In 1933 Tasmanian born artist Stephen Bransgrove was being feted as a principal prize winner at the 108th annual exhibition at the National Academy of Design in New York City. Bransgrove was a complete unknown, so it was a huge but pleasant surprise. Apparently he had lived in Hobart until 1918, then moved to Sydney to train as an artist.
I could only find one brief mention of him in those years. In 1926 he exhibited a scene of Hobart at the Sydney Art Salon. I wonder whether Hobart on the Derwent has survived?
It was not art, but theatre management that provided his income in Sydney and subsequently in the US, where he had resided since 1928. Of course Tasmania, and Australia as a whole, were now quick to embrace him as one of their own.
His winning painting, ‘Clydesdales’ won the Ellin Speyer prize of $300. This was awarded for a work portraying animals, particularly an act of humaneness towards them. Mrs Speyer had been a wealthy philanthropist until her death in 1921, and her will included numerous bequests.

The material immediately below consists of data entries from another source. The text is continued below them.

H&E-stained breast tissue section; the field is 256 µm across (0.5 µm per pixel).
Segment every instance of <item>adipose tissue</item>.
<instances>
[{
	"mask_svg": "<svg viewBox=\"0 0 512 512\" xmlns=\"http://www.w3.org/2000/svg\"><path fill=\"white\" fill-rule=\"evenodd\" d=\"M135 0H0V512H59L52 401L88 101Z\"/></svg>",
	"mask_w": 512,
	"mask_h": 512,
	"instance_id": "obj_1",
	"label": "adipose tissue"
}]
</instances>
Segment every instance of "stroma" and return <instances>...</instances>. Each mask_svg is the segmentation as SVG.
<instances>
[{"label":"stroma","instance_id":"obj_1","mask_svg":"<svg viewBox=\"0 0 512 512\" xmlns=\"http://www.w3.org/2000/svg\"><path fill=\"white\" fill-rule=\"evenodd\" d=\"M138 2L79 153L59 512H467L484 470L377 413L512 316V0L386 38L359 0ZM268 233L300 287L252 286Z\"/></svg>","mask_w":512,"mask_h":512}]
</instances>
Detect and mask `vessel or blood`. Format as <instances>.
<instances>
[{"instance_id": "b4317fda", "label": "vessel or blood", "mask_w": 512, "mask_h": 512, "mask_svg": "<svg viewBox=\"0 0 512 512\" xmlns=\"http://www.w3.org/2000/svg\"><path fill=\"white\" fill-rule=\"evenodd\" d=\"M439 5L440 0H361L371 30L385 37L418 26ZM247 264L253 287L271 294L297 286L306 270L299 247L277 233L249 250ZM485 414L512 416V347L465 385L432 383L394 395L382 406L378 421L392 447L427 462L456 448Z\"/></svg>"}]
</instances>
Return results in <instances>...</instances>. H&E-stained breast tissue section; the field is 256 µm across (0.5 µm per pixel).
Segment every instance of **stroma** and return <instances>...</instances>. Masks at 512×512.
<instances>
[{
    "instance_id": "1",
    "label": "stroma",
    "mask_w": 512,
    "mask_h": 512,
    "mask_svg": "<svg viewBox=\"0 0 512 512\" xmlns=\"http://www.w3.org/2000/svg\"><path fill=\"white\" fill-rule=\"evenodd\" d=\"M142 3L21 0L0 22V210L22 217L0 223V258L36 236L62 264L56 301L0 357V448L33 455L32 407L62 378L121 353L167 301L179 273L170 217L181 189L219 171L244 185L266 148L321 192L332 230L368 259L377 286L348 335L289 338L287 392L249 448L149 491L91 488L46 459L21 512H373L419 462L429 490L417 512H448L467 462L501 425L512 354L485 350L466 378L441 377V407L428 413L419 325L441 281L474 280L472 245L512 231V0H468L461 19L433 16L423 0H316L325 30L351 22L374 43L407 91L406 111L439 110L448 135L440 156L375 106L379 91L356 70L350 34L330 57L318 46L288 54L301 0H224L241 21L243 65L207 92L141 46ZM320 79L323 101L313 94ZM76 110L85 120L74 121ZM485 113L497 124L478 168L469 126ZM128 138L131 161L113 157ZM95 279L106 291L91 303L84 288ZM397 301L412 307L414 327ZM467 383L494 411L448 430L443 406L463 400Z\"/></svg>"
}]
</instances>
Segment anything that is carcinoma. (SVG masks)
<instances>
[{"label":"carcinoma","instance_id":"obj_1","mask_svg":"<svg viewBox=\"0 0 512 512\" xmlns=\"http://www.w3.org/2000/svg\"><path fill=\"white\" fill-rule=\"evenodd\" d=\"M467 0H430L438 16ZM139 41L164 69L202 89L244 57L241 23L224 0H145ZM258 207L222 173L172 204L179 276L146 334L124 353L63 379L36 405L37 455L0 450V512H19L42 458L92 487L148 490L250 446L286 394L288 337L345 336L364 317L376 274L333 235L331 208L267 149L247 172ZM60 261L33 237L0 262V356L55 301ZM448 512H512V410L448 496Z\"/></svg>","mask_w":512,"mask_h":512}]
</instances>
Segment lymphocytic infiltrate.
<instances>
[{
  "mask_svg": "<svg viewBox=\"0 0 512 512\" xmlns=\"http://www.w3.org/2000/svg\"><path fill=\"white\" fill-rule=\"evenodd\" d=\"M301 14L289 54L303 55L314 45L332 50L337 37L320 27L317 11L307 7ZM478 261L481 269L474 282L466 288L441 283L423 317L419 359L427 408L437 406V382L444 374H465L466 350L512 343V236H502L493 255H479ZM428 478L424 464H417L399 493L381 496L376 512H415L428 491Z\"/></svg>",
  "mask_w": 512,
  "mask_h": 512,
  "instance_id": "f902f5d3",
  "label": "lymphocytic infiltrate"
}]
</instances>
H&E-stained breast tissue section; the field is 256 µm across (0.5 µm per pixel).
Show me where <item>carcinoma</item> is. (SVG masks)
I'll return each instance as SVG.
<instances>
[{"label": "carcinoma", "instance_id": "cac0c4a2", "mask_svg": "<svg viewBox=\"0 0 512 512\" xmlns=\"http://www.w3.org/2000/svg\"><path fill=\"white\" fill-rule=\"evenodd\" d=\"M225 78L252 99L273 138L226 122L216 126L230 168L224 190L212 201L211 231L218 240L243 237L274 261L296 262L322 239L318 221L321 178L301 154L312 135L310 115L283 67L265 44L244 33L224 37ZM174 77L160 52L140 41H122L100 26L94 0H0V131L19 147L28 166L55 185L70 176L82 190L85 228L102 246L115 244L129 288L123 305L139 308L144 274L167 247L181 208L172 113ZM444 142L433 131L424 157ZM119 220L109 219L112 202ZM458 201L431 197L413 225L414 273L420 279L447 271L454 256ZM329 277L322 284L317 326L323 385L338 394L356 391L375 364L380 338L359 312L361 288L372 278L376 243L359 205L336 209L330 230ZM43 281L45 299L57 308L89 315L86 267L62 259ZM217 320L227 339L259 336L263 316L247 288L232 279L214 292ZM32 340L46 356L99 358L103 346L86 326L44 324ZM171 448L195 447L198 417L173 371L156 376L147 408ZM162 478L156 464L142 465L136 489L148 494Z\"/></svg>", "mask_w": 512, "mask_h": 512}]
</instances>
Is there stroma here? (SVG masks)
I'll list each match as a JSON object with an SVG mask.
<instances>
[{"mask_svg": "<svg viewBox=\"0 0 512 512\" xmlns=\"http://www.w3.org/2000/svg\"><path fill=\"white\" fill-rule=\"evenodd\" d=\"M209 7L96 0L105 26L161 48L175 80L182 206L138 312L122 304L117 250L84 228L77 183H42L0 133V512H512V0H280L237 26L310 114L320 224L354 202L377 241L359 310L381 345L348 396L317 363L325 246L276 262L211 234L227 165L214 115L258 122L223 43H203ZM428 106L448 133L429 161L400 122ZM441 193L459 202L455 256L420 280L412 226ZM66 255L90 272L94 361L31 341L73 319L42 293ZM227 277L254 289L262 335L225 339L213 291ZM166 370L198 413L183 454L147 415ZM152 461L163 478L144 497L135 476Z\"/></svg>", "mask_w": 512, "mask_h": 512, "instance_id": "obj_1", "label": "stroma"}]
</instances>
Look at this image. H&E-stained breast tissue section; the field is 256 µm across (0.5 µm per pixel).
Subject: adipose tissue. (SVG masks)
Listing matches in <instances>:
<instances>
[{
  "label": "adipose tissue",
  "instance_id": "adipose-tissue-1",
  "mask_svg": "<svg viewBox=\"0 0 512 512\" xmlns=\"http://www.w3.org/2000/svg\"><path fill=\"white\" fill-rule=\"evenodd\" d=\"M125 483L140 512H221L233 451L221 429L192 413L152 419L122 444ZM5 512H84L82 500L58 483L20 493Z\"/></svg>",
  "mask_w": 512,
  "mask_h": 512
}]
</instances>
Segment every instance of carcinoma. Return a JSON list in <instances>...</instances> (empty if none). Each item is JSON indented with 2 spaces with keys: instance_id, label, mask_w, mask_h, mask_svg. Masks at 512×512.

On the strength of the prize, Bransgrove was elected to the National Academy of Design. the first Australian to be honoured in such a way.
In August he returned to Sydney, where he exhibited three paintings at the Royal Art Society’s exhibition. One was Winter Morning. Another was New England Autumn. The third was Heading South.
The trustees of the NSW Art Gallery decided that this talented, emerging Australian artist should be represented in their own collection. They decided to purchase Winter Morning for sixty guineas, described in a review of the exhibition as follows;
Stephen Bransgrove’s picture. ‘Winter Morning’, was painted in America, where the artist was a resident for some time. The chief components of the picture are a sheet of water bordered by snow-covered banks and in the middle background a screen of evergreens (pines). This is a well handled and crisply painted scene which hands together well, makes a good pattern and, generally speaking, furnishes a good descriptive design.’ (Labor Daily, Aug. 3 1934)
The rustic charm of a homestead captured in Bransgrove’s New England Autumn.
Three weeks later the sensationalist Smith’s Weekly published a headline guaranteed to catch the attention of its readers;
The paper had discovered that Bransgrove’s work Heading South was a copy. It had previously appeared as an advertisement for Maxwell House Coffee. Here are the two pictures shown side by side.
Bransgrove told Smith’s Weekly that yes, it was virtually a copy, but of his own work. He claimed to have sold the copyright of the original to Maxwell House. He said he then painted a slightly different version for the Royal Art Society show.
In the full colour Maxwell House advertisement the founder of the company, Joel Cheek, rides out with his saddle bags full of coffee samples.
Well, maybe Bransgrove could have got away with that explanation it there had been any truth in it. However, the real artist turned out to be Sundblom Haddon, world famous for his illustrations of Santa Claus used so successfully by Coca-Cola.
Soon, everything began to unravel. It was revealed that the painting Bransgrove had won the Ellin Speyer prize with was actually a copy of a work by the Australian artist Sebastian Power. Meanwhile, New England Autumn was copied from American Antonio Cirino’s New England Homestead. The painting, Winter Morning, being purchased by the NSW Art Gallery. was the work of Walter Koeniger. The latter had been published in 1932 as the cover of Literary Digest magazine. Bransgrove had copied several of the Literary Digest’s covers and passed them off as his own, original work.
Naturally, Smith’s Weekly were making the most of the situation;
The final unmasking of Stephen Bransgrove came in December 1934. Once again he made Australian history, though this time for a shameful reason. He was first person in 108 years to be expelled from the National Academy of Design. He was never mentioned in the Australian media again and presumably went back to America.